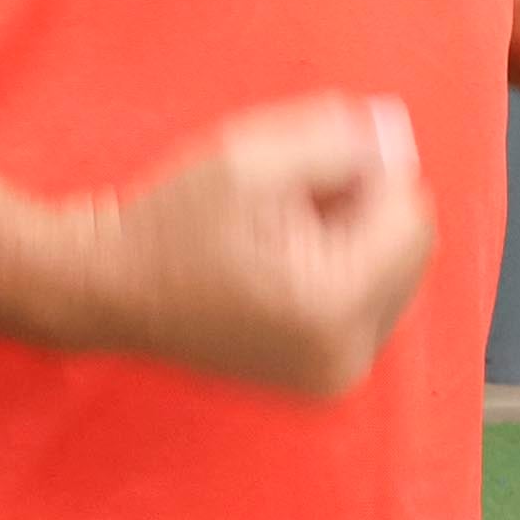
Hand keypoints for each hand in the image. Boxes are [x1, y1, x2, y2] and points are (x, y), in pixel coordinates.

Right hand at [78, 95, 434, 396]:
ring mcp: (336, 375)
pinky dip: (345, 269)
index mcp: (331, 306)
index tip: (311, 171)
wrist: (109, 290)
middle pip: (411, 250)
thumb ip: (335, 141)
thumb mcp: (251, 158)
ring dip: (357, 239)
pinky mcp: (325, 378)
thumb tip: (392, 142)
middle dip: (366, 211)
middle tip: (293, 200)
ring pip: (395, 275)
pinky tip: (285, 260)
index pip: (410, 220)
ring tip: (282, 233)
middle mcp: (344, 355)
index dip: (369, 177)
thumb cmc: (171, 223)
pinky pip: (371, 302)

- Your goal
Could you transcribe every entry exactly, leaving out the pictures?

- Answer section
Hand keypoints for each hand in the image. Boxes are [x1, y1, x2, y2] and points are (x, y), in pixel coordinates.

Right hand at [78, 95, 434, 396]:
ring mcp: (336, 375)
pinky dip: (345, 269)
index mcp: (331, 306)
index tip: (311, 171)
wrist: (109, 290)
middle pip: (411, 250)
thumb ip: (335, 141)
thumb mcp: (251, 158)
ring dip: (357, 239)
pinky mcp: (325, 378)
thumb tip: (392, 142)
middle dip: (366, 211)
middle tip: (293, 200)
ring pip: (395, 275)
pinky tip: (285, 260)
index pip: (410, 220)
ring tip: (282, 233)
middle mcp: (344, 355)
index dip: (369, 177)
thumb cmc: (171, 223)
pinky pip: (371, 302)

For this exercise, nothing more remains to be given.